Dennis Scott knows what he’s talking about. Even if the “3-D” character he plays on NBA TV seems buffoonish to you, the former Magic sharpshooter set an NBA record for three-pointers in 1996 with 269. The previous high, set just a year before, was John Starks at 217, and before that Dan Majerle set the record with 192. And Scott’s high-water mark stayed as the record for 10 more seasons before Ray Allen overtook him, which offers Dennis a reprieve of sorts from anyone questioning his expertise. So when 3-D spoke up for Steph Curry on Tuesday, we didn’t just dismiss what he was trying to preach as more of the same cantankerous doggerel best left to the Association’s backwoods nursing home in Springfield. No, we actually thought we’d share it to continued our status as an NBA aggregation nerve center.
Former NBA players have been maligning Stephen Curry’s historical season since around the All-Star break. Scott thinks, by way of CSN Bay Area’s Monte Poole it’s because “they couldn’t do it.”
He’s right, of course, even if it sounds almost as defensive as Chuck, the Big O, and others. But no one can duplicate what Curry’s doing, and perhaps that’s the real problem.
Maybe everyone sounds rash when talking about Steph, on either side of the debate about his greatness? Certainly most of NBA Twitter does. His in-game dramatics lend themselves really well to embellishment. Hyperbole is normalized in the impulsive quagmire Twitter has created, and that’s magnified to extraordinary degrees when people are watching actual history unfold in front of them.
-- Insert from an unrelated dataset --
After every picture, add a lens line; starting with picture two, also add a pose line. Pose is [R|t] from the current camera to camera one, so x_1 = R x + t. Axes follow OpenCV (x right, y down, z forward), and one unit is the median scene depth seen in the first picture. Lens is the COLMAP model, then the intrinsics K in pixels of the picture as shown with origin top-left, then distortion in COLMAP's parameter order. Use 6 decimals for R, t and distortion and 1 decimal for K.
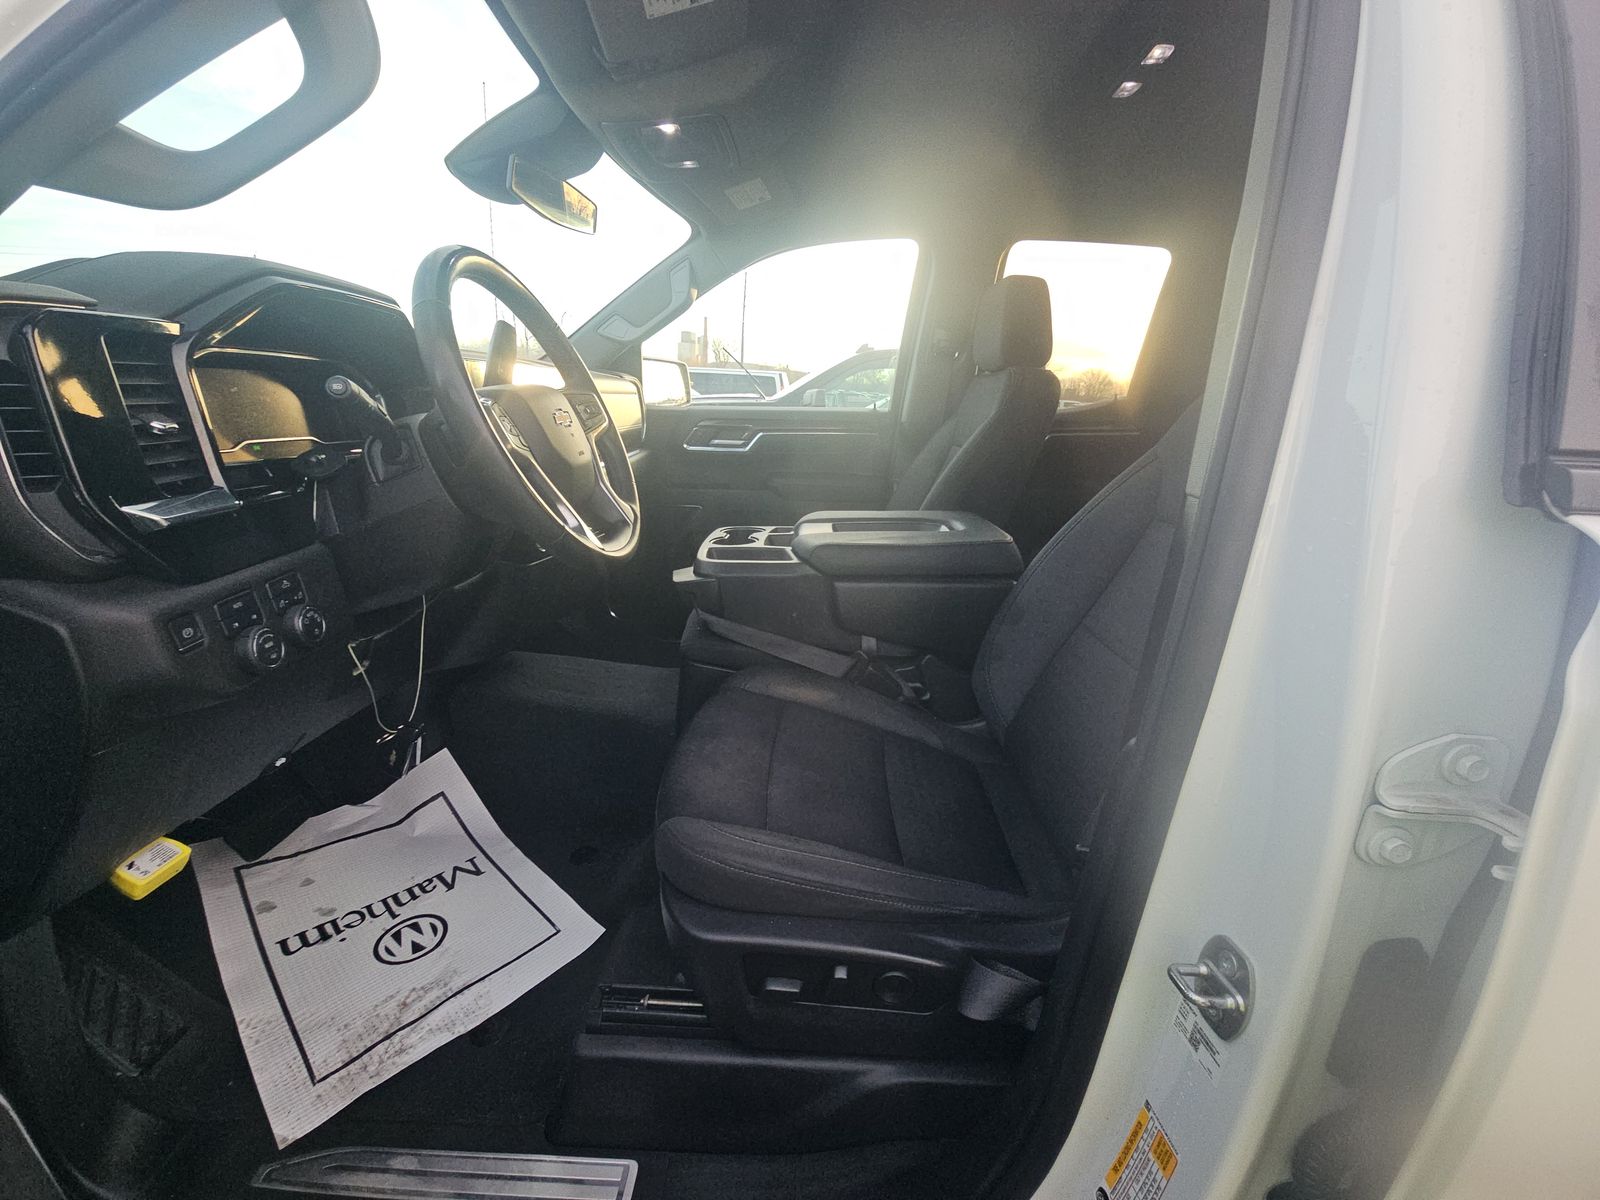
lens RADIAL K [[656.5, 0, 795.2], [0, 656.5, 608.1], [0, 0, 1]] dist [0.002220, -0.000180]
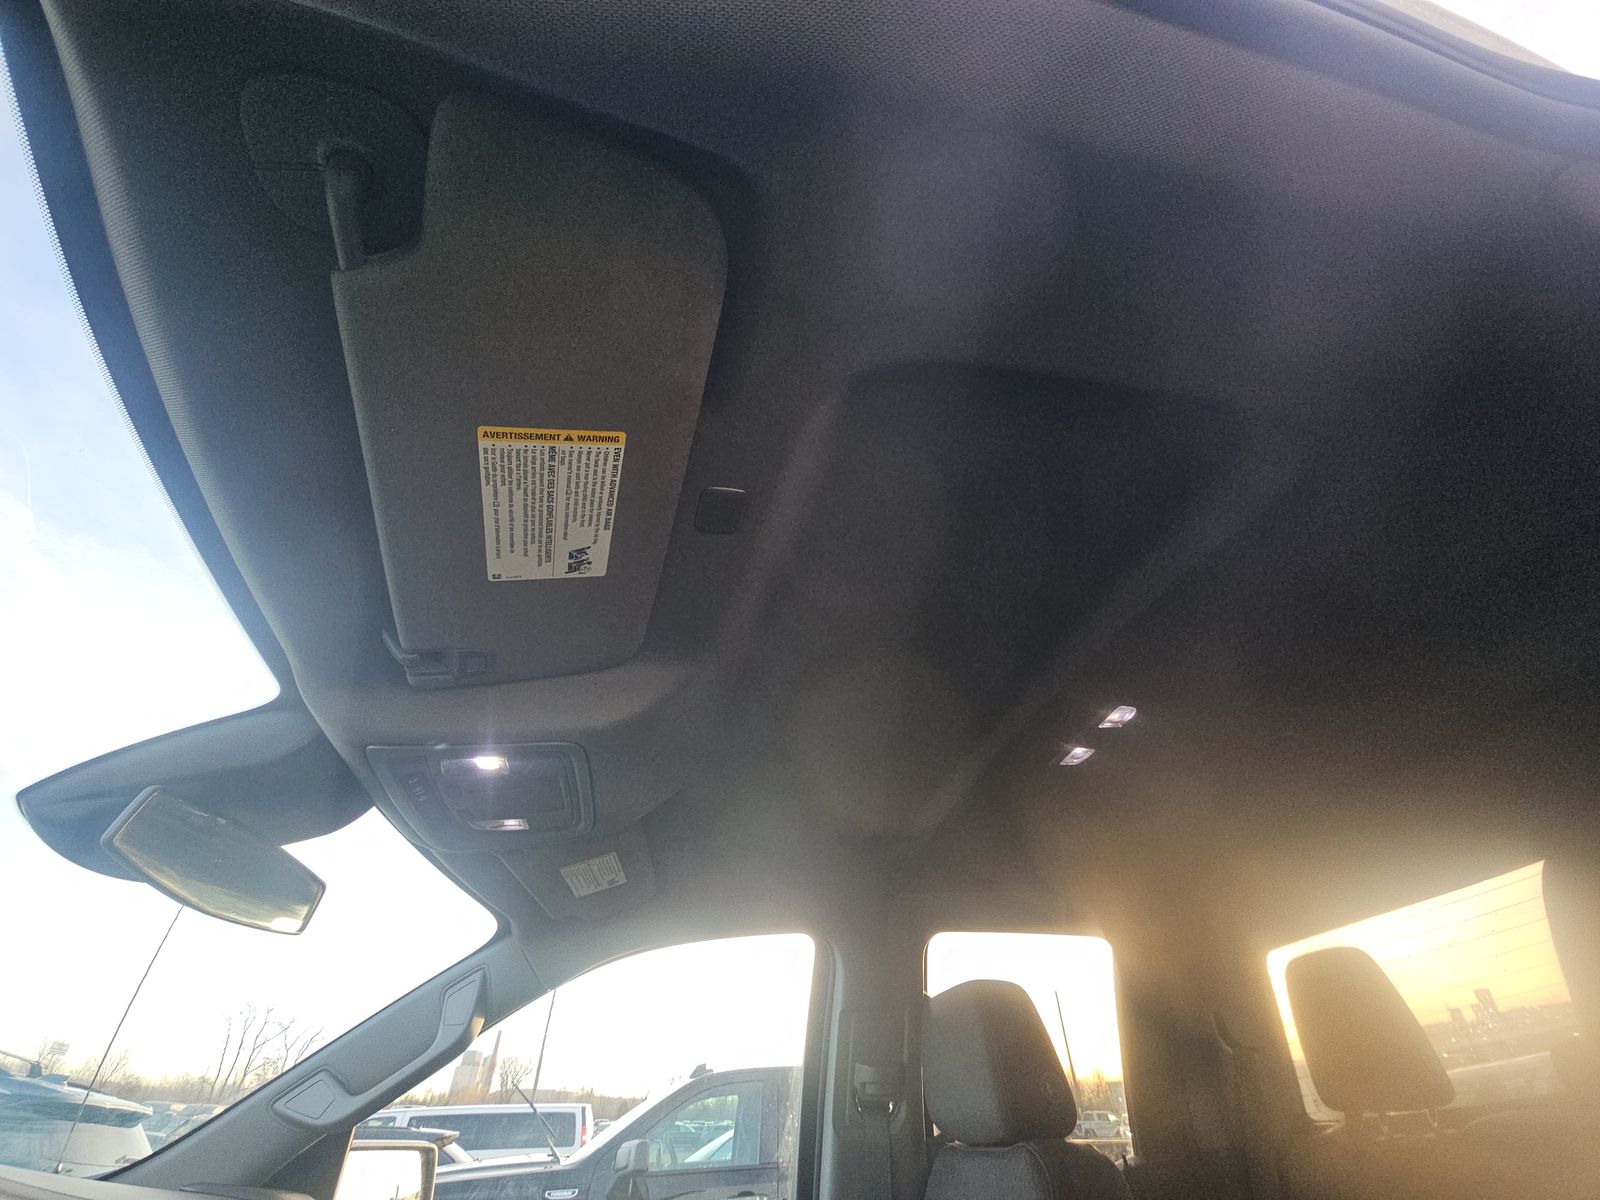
lens RADIAL K [[657.4, 0, 800.0], [0, 657.4, 600.0], [0, 0, 1]] dist [0.019760, 0.000071]
pose [[0.971133, 0.093238, 0.219561, -0.049085], [0.130846, 0.561391, -0.817141, -0.222851], [-0.199448, 0.822282, 0.532985, 0.402761]]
The lucidity of the moment, too, can lead all of us to go overboard. “Holy crap, I’m gonna tell my kids about what Steph just did,” says a 20-something hoops fan who is still just trying to get laid. And that’s where the former players step in to try and temper all the excitement.
NBA veterans just can’t understand how a scrawny, 6-foot-3, 190-pound former Davidson guard can turn the entire Association on its head. They get LeBron, simply because of his size and agility. Even Durant makes sense, with that impossible length and the high release point on the wet jumper. Steph is a paradox, though, and we all fear what we don’t understand.
We’re just glad 3-D finally said something so at least one retired NBA player doesn’t sound so obnoxiously out of touch with today’s game.